Octubre de 2014, una cachaca recién desempacada en la ciudad, con dos hijos pequeños y un marido que trabaja. Aburrida y sin mucho qué hacer más que ser ama de casa transcurren mis días. El calor y la humedad inclemente sacan lo peor de mí y de mis retoños. ¿El plan? Ir a dar una vuelta por el barrio y si estoy de buenas, encontrar un lugar con aire acondicionado. ¿Cómo? Caminando, por supuesto, pero con un grado de dificultad: empujando un coche. Coche doble para los andenes de Cartagena

 

Sin entrar en detalles sobre lo que es lograr salir de casa con dos niños, llego a la calle, llevo lo necesario, agua, algún juguete, el coche, los niños y, a caminar. Primeros diez metros y pum, un poste en medio del andén, lo esquivo con agilidad. Continúo mi paseo y llego a la esquina, quiero cruzar pero no hay una rampa que me permita bajar el coche, segunda dificultad, luego de unos bruscos movimientos logro bajar, cruzar la calle y subir de nuevo al próximo andén. Sigue el paseo y uno de los niños empieza a llorar, no para, cada vez llora más fuerte. Sudo por el sol que no cede, por la humedad que no se me despega y por el llanto desesperante. De pronto, el señor que cuida los carros en la esquina me grita “seño, la niña está llorando”, lo miro y le sonrío, sigo caminando. La niña sigue llorando, otra mujer, mayor ella, se acerca con cara de consternación, mira a la niña lavada en sudor y en lágrimas, me mira muy seria y me dice, “pobre niña, esta no es hora para salir con niños con el sol tan caliente, ¿no ve que está llorando?”, una vez más me trago mis palabras pero ya no sonrío. Y juro que al próximo que me diga que la niña está llorando se la entrego y salgo corriendo.

En medio del llanto y la gente que me señala lo obvio, viene el hueco. Es lo suficientemente grande como para que una llanta se atasque, freno en seco y una vez más, unas cuantas maniobras y logro salir. En este punto ya no quiero seguir, he recorrido solo tres cuadras y decido devolverme, frustrada, sudada y con los dos niños llorando. En mi camino de vuelta, descubro algo que en Bogotá nunca me había pasado, un taxi y una moto frenan y me dan paso, punto para Cartagena.

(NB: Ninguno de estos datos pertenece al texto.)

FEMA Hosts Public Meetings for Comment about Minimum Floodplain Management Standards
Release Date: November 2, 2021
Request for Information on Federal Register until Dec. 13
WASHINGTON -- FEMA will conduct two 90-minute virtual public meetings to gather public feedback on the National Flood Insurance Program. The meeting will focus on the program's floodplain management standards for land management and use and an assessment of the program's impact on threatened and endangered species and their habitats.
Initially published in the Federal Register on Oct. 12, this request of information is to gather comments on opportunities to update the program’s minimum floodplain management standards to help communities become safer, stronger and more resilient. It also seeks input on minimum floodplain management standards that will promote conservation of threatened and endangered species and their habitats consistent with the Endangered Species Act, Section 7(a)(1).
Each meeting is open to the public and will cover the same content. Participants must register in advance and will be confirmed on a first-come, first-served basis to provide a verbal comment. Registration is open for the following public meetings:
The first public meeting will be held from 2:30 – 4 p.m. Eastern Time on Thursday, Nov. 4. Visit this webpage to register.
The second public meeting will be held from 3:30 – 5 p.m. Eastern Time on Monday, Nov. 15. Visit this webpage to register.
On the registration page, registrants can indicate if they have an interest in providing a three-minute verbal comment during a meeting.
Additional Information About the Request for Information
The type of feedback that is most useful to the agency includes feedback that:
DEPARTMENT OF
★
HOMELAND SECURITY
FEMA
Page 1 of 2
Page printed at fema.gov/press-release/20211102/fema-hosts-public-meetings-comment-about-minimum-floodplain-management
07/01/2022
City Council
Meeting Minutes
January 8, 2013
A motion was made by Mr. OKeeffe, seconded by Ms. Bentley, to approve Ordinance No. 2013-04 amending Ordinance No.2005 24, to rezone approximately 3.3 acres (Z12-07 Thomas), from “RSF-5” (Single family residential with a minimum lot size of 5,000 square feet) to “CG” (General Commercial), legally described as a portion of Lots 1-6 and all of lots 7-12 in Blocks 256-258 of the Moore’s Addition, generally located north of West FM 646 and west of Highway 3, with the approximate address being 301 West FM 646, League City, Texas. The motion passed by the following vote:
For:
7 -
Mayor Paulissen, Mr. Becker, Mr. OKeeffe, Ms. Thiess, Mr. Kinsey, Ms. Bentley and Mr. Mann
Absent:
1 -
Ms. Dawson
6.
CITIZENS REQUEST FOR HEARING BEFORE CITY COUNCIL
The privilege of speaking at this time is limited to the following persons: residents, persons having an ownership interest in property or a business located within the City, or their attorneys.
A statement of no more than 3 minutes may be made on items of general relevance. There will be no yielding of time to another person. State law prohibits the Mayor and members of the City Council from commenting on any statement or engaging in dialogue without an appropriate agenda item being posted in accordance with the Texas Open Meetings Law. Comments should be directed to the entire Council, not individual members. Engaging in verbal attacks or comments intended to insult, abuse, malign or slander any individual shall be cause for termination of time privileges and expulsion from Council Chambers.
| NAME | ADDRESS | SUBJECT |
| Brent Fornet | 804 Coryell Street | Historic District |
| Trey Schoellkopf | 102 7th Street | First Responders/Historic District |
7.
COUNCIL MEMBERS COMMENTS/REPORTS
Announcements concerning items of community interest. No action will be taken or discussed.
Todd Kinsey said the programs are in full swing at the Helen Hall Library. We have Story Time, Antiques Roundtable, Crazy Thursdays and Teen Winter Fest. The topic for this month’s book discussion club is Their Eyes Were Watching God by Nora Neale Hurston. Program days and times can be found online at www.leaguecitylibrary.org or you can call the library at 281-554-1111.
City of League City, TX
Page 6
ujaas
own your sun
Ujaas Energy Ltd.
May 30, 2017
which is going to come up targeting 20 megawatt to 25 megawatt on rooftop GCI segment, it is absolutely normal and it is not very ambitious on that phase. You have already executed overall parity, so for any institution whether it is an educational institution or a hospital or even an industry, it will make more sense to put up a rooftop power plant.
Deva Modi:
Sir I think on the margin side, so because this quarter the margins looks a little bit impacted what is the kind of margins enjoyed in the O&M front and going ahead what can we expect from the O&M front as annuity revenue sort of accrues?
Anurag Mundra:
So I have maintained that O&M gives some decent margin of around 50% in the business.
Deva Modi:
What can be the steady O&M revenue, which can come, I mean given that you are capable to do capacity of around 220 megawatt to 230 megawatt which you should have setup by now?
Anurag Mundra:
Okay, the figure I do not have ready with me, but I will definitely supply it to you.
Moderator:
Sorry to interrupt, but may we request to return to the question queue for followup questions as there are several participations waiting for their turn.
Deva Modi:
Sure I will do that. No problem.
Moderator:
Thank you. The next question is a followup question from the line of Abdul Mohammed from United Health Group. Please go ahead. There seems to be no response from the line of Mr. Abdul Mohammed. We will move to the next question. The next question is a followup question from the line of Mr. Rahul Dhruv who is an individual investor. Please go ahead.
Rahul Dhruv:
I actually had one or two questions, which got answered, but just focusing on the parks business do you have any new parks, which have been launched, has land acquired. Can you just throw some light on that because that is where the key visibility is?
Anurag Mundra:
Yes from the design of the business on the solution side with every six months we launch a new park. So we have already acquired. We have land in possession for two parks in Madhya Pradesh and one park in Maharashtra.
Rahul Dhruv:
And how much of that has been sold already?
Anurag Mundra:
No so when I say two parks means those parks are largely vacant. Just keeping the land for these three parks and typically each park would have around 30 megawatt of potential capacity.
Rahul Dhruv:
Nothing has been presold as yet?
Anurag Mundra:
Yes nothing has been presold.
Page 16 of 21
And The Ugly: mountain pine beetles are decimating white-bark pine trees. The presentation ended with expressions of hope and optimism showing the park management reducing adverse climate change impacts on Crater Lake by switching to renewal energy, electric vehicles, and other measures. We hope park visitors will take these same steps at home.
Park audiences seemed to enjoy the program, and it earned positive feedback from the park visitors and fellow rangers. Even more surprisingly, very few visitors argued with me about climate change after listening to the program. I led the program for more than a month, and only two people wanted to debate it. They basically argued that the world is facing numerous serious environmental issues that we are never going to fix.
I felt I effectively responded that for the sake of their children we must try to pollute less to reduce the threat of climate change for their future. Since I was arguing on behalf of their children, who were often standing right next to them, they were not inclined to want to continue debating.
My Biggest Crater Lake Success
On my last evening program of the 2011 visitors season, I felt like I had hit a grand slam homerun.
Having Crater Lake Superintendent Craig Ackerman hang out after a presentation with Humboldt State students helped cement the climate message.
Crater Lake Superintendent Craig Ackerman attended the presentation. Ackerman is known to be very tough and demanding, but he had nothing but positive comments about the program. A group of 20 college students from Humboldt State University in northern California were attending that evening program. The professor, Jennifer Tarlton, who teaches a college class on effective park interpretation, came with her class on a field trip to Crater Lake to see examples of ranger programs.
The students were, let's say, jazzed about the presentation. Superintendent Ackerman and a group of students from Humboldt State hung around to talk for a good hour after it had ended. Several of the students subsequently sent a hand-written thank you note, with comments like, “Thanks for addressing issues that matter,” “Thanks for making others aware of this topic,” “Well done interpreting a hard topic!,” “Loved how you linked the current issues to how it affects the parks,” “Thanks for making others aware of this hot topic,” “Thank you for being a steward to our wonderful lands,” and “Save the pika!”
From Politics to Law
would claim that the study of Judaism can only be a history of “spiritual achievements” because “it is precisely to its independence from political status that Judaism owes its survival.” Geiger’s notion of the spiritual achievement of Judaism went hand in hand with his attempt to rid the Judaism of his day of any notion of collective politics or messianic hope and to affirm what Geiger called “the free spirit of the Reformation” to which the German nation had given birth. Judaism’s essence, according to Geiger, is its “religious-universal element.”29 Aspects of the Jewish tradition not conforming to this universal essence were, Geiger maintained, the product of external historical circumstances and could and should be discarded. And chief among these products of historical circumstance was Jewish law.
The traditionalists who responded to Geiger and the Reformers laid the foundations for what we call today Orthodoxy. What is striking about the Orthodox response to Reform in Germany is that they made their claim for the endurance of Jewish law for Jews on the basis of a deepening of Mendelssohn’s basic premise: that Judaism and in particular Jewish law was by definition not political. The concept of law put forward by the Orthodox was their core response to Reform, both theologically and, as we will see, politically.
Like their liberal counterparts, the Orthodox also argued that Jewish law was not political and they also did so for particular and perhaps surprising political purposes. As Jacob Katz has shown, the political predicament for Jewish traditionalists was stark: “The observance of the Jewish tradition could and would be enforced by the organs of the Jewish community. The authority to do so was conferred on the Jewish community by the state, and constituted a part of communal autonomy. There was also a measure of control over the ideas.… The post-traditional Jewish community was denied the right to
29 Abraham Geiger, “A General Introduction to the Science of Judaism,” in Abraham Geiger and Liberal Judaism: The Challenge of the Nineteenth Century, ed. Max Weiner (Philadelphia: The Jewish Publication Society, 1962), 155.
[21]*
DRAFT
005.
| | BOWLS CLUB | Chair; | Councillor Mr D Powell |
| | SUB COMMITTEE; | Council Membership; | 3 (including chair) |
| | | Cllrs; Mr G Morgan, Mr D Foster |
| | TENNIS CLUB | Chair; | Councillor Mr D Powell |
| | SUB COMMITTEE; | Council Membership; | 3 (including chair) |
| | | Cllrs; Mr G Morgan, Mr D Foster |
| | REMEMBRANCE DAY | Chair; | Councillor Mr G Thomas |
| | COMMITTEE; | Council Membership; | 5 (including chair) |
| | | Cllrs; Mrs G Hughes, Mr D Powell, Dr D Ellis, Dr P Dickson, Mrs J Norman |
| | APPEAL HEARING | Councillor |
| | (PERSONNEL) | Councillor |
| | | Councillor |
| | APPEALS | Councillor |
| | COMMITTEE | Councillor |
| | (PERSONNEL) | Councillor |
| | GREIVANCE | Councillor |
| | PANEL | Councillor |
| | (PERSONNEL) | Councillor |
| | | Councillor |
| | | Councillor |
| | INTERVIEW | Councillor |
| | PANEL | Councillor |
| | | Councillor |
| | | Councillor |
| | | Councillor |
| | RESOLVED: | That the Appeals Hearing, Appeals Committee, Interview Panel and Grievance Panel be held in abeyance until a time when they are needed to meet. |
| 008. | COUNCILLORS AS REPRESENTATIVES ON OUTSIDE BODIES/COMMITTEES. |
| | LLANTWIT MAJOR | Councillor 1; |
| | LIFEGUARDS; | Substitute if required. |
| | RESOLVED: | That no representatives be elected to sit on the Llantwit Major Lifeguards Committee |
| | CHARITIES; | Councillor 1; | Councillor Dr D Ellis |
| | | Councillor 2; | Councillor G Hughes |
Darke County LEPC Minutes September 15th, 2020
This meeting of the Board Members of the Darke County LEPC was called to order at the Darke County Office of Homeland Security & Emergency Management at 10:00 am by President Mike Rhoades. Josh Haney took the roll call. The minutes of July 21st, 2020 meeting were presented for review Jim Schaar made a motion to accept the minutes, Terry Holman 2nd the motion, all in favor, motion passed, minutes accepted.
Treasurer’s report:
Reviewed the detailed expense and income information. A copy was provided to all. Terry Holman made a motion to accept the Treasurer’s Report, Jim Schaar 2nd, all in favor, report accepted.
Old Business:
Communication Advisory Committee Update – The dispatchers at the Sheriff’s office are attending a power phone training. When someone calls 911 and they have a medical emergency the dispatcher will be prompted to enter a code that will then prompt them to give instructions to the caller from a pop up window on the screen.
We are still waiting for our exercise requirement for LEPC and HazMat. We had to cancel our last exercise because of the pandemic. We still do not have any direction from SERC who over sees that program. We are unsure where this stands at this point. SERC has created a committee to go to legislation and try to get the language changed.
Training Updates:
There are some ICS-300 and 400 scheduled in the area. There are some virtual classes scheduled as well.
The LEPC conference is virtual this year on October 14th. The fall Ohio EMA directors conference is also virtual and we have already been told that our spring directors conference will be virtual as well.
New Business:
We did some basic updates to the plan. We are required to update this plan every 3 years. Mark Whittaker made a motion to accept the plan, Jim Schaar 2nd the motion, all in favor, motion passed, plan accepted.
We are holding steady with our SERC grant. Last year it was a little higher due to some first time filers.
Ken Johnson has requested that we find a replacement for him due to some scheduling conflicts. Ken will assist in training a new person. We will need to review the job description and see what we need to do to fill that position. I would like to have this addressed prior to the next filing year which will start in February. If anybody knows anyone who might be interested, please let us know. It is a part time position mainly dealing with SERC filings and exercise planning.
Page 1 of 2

Un señor se apiada de mi y me ayuda a subir el coche al andén, no sin antes señalarme que la niña va llorando, claramente no soy capaz de dejar a la bebé y huir, pero le respondo, “sí, ya me di cuenta, gracias”. Sigo mi camino de vuelta, de nuevo el que cuida los carros, de nuevo el hueco y de nuevo el poste.

 

Con el tiempo algunas cosas han cambiado en mis caminatas, otras no. El poste y los opinadores espontáneos siguen allí. El hueco lo taparon cuando arreglaron los andenes del barrio, también pusieron rampas, pero no sirven de mucho, pues los conductores parquean sus carros justo al frente de ellas. Ya entendí la importancia de la sombrilla incluso cuando no llueve, aunque no sea capaz de usarla. Entendí también eso del “sol caliente” y de sentirse “ensopao”. También aprendí a caminar por el andén donde haya sombra y a saludar a todo el mundo. He descubierto el placer de la limonada helada que venden en la calle y hasta el momento no me ha dado salmonella. Me encanta caminar cuando hay fresquito y el sol ya ha bajado, pero también a pleno medio día cuando siento que no voy a llegar a mi destino. Eso sí, al medio día voy preferiblemente sin hijos y sobre todo sin afanes, pues la gran lección es que las altas temperaturas y el sol que tanto buscan los turistas son los culpables del “cógela suave”, pero ese será tema para otra entrada.